Autoimmune Dis. 2013;2013:613086. doi: 10.1155/2013/613086. Epub 2013 Aug 28.
Psoriasis is a chronic inflammatory disease of the skin. The causes of psoriasis are unknown, although family and twin studies have shown genetic factors to play a key role in its development. The many genes associated with psoriasis and the immune response include TNF α , IL23, and IL12. Advances in knowledge of the pathogenesis of psoriasis have enabled the development of new drugs that target cytokines (e.g., etanercept, adalimumab, and infliximab, which target TNF α , and ustekinumab, which targets the p40 subunit of IL23 and IL12). These drugs have improved the safety and efficacy of treatment in comparison with previous therapies. However, not all patients respond equally to treatment, possibly owing to interindividual genetic variability. In this review, we describe the genes associated with psoriasis and the immune response, the biological drugs used to treat chronic severe plaque psoriasis, new drugs in phase II and III trials, and current knowledge on the implications of pharmacogenomics in predicting response to these treatments.

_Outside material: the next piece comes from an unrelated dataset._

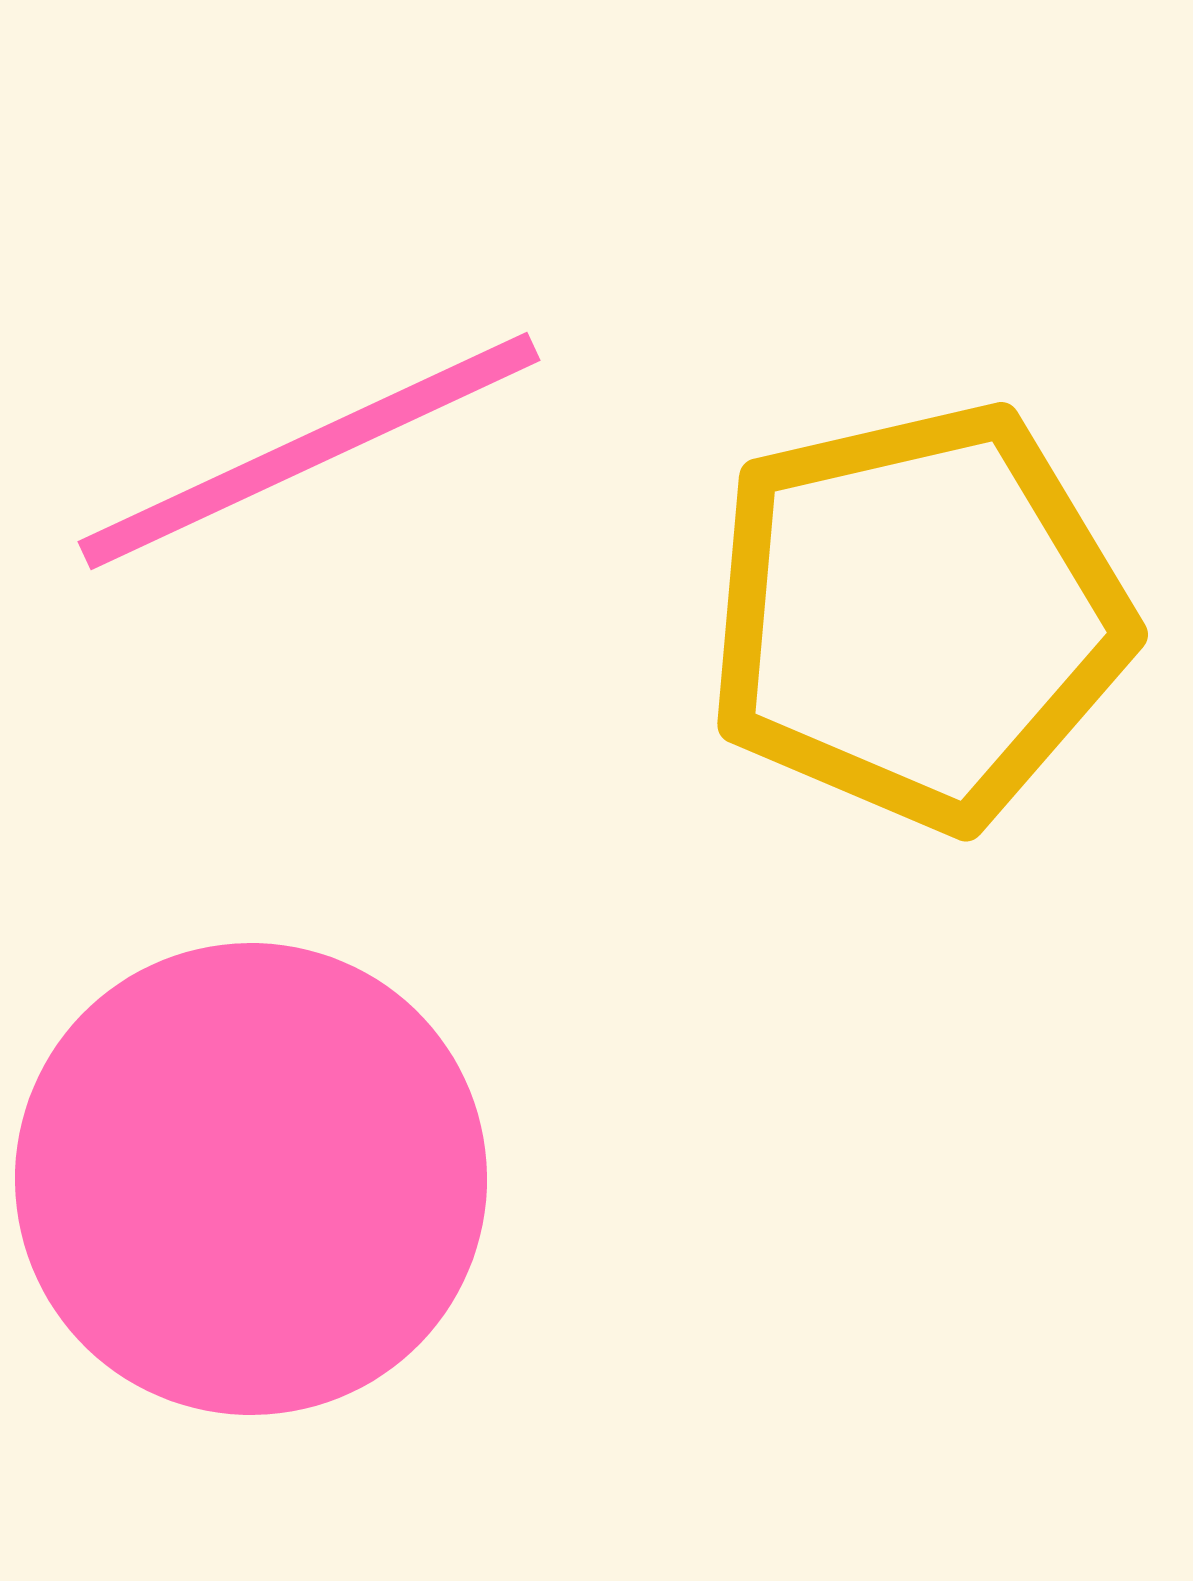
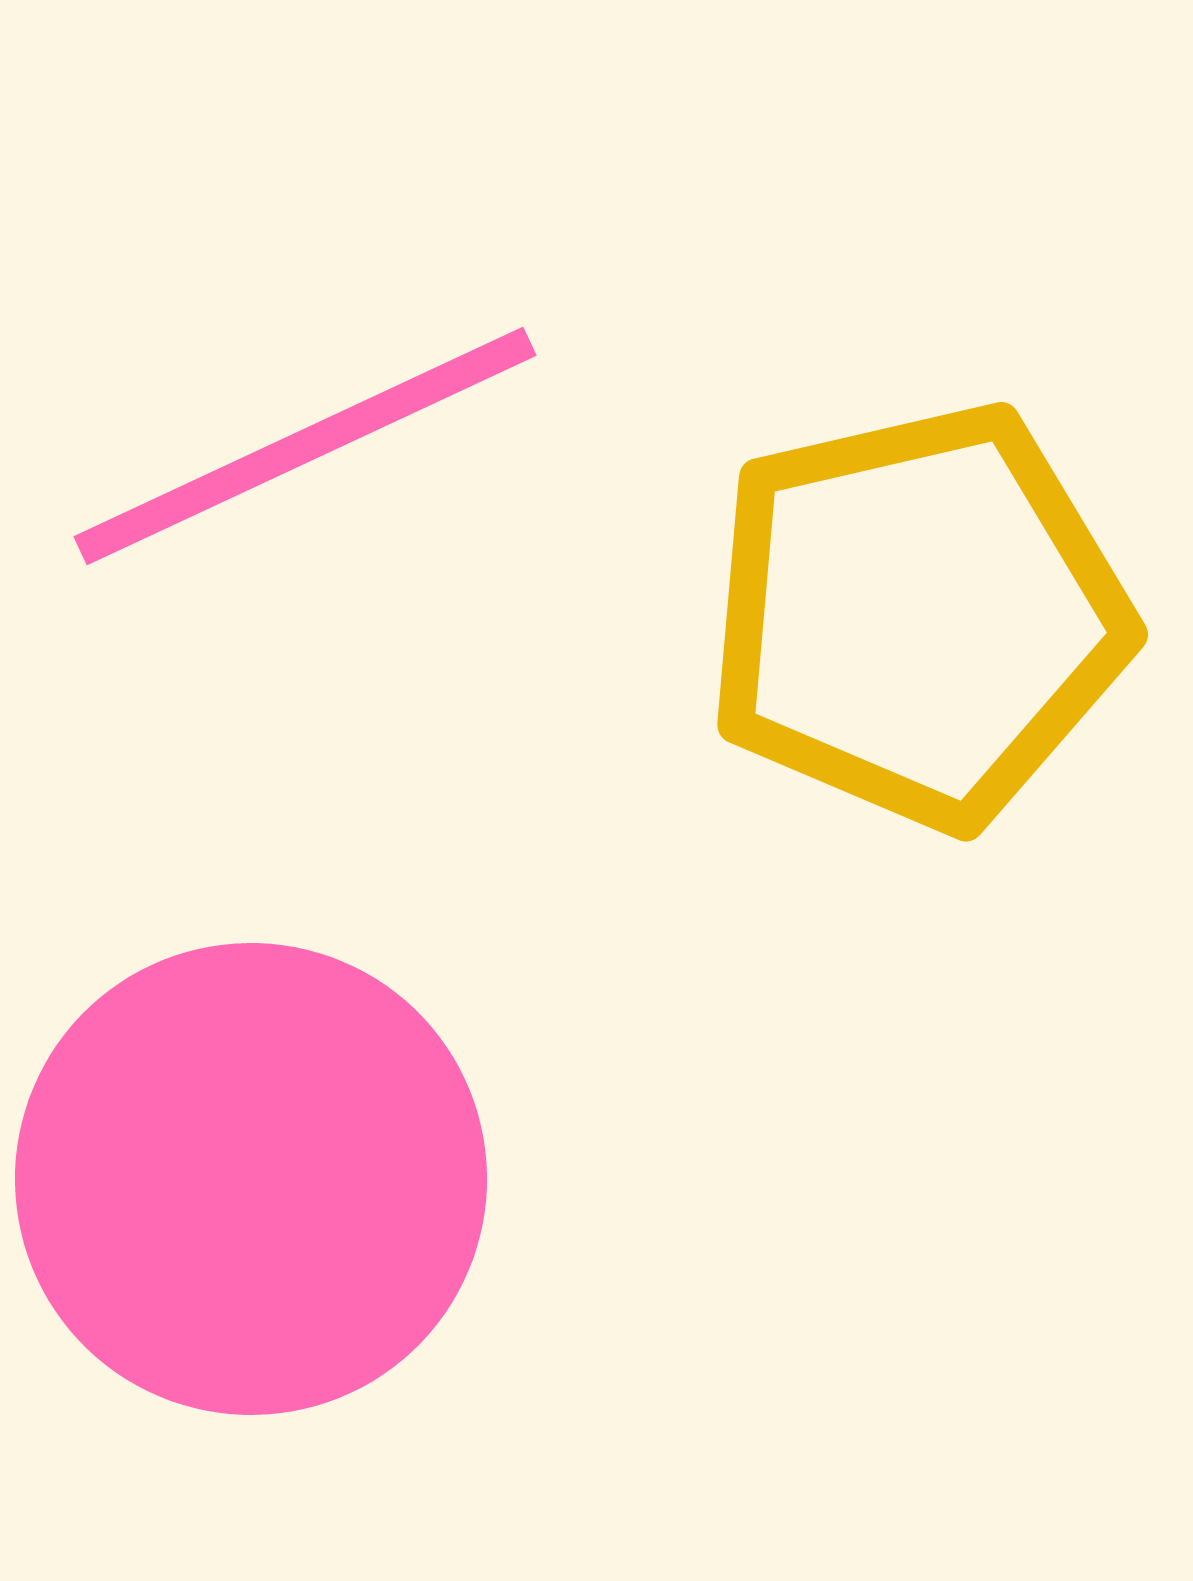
pink line: moved 4 px left, 5 px up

银屑病是一种慢性皮肤炎症性疾病。尽管家族和双胞胎研究表明遗传因素在其发病过程中起关键作用,但银屑病的病因尚不清楚。与银屑病和免疫反应相关的众多基因包括肿瘤坏死因子α(TNFα)、白细胞介素23(IL23)和白细胞介素12(IL12)。银屑病发病机制知识的进展促使了针对细胞因子的新药的研发(例如,靶向TNFα的依那西普、阿达木单抗和英夫利昔单抗,以及靶向IL23和IL12的p40亚基的乌司奴单抗)。与先前的疗法相比,这些药物提高了治疗的安全性和有效性。然而,并非所有患者对治疗的反应都相同,这可能是由于个体间的基因变异性所致。在本综述中,我们描述了与银屑病和免疫反应相关的基因、用于治疗慢性重度斑块状银屑病的生物药物、处于II期和III期试验的新药,以及目前关于药物基因组学在预测这些治疗反应中的意义的知识。